E ele, aquele que eu julgava conhecer do avesso mais que conheço meus filmes e músicas favoritos, ele já não era mais aquilo. Já não era mais nada. Era uma folha em branco, molhada, prestes a se desmanchar. E eu, meu Deus, sempre tão afoito e afobado e grosseiro, eu o rasgaria em um simples abraço. Eu e meu cheiro de cigarro, da vida que ainda levava, agora ainda mais desesperada, eu com meu cheiro e essência de eu. Eu o rasgaria, meu Deus.

Distância, distância. Mas eu deveria mostrar apoio, não é mesmo? Parecia tudo agora uma corrida contra o tempo; uma corrida injusta, não dava para trapacear com ele assim tão aos trapos. Era tempo de correr e mostrar o que era amor, "mas amor não, é proibido. Você não precisa selar teu suicídio assim, rapaz", mas amor sim. Mais amor sim.

E então o vi, ali, tão incerto e perdido de si mesmo quanto eu e minhas lembranças poderíamos estar. Sentamos os dois, cada um em sem mundinho, em seu próprio espaço. Sentamos os dois e o ouvi, cada medo novo, cada dúvida e as inseguranças e tudo aquilo que o mantinham perfeito, ainda que todo novo e em branco, ainda que tão outro. Mas aqueles olhos não mudavam, nem a voz já não mais tão rouca pela falta de nicotina que tanto o desesperava.

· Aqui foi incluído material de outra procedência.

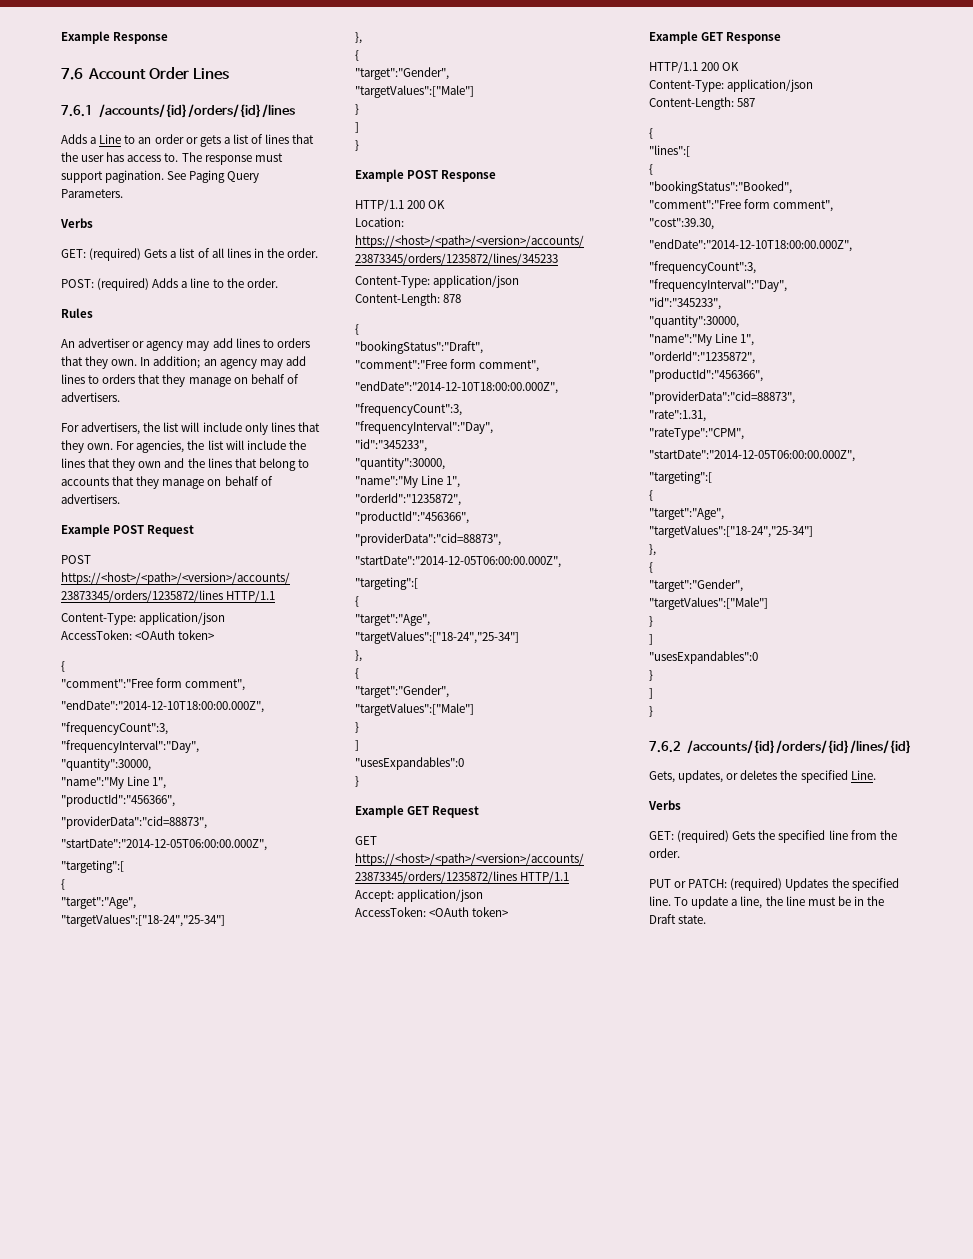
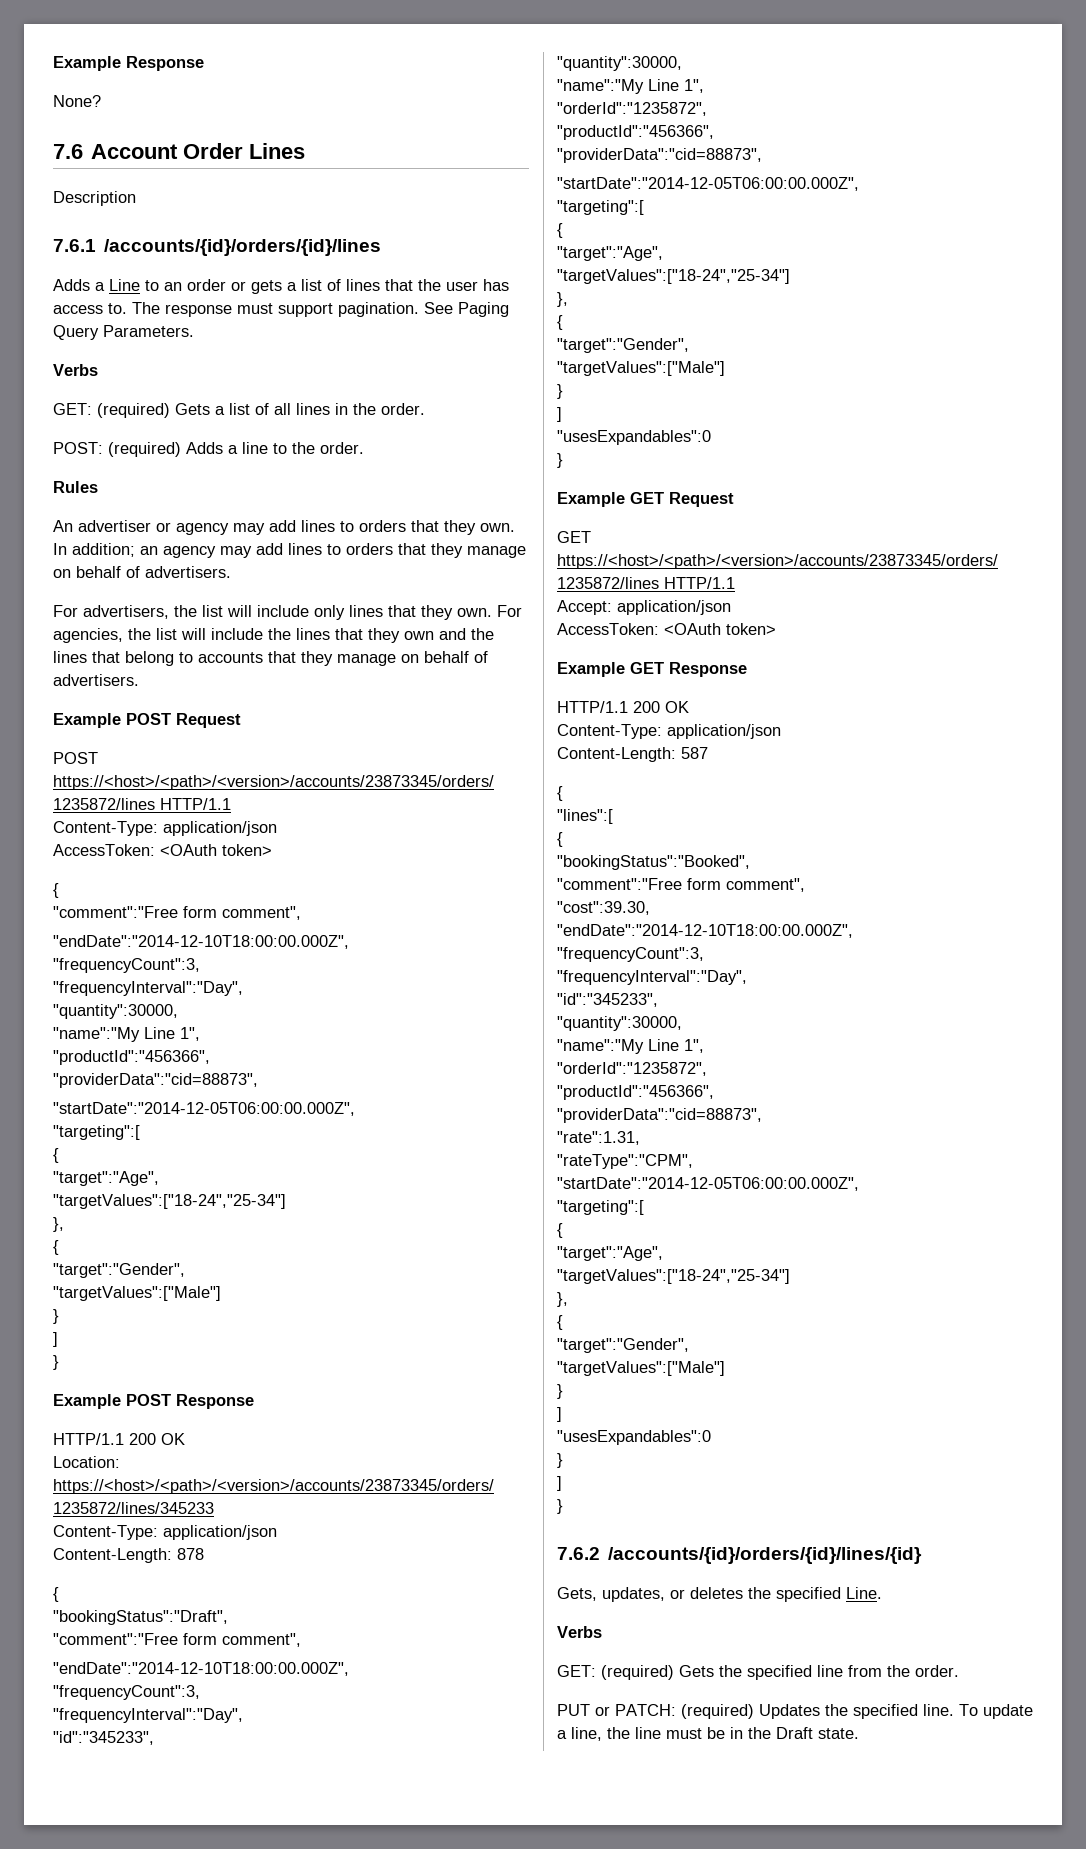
(169, 38) none -> [53,95,101,107] // None?
(229, 74) none -> [53,191,136,206] // Description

Ouvi-o e permanecemos ali, quietos e barulhentos, certos da incerteza de que seria cada novo passo. E eu permaneceria ali a cada droga pesada e carne que se enfraquecesse, mesmo que o nunca mais viesse para o amor. E tentou vir.

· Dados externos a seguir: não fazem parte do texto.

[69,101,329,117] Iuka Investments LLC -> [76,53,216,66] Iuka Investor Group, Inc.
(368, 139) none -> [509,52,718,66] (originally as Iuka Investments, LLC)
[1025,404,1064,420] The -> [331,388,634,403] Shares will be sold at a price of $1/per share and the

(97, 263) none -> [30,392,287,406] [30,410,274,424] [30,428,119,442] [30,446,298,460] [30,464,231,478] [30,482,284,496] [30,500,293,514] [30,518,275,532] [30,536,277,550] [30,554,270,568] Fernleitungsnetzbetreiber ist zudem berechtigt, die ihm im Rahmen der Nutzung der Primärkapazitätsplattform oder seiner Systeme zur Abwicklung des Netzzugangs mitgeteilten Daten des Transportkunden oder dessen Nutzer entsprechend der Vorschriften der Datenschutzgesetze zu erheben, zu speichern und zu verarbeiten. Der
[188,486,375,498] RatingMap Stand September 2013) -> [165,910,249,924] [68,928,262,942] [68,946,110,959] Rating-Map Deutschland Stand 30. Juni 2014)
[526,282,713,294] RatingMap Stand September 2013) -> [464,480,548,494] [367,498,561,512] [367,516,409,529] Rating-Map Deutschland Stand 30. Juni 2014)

Nunca mais as peraltices, nunca mais os pênaltis a pagar, os cigarros a fumar, as noites a trepar. Nunca mais, nunca mais. Nunca mais o meu amor de pecador a sujar suas novas asas de anjo, nunca mais. Mas eu permaneceria ali, meus olhos cansados mereciam assistir àquele milagre. Das cinzas nunca mais jogadas despretenciosamente da ponta de uma bala, dali renasceria aquele; aquele que seria sempre meu, o meu aquele. Sem capas, sem distâncias, sem nojos ou receios. Meu, para todo o sempre... meu.

E os dias vieram e as mudanças passaram e as inseguranças novamente vestiram outras vestes e os dias se foram e eu permaneci ali. Eu, com a minha voz rouca de nicotina, apenas para ligar para ele e implorar "anda, meu anjo, vem logo. Vem logo que eu 'tô te esperando e cansado de rezar. Anda, se apressa, meu caro. Vem que a nossa hora vai passar e é a minha que está a chegar."

(inspirado livre e loucamente nas minhas viagens sobre a descoberta de CF de sua doença e o anjo que ele deve ter tido, aquele moreno de quem ele tanto falou Depois de agosto).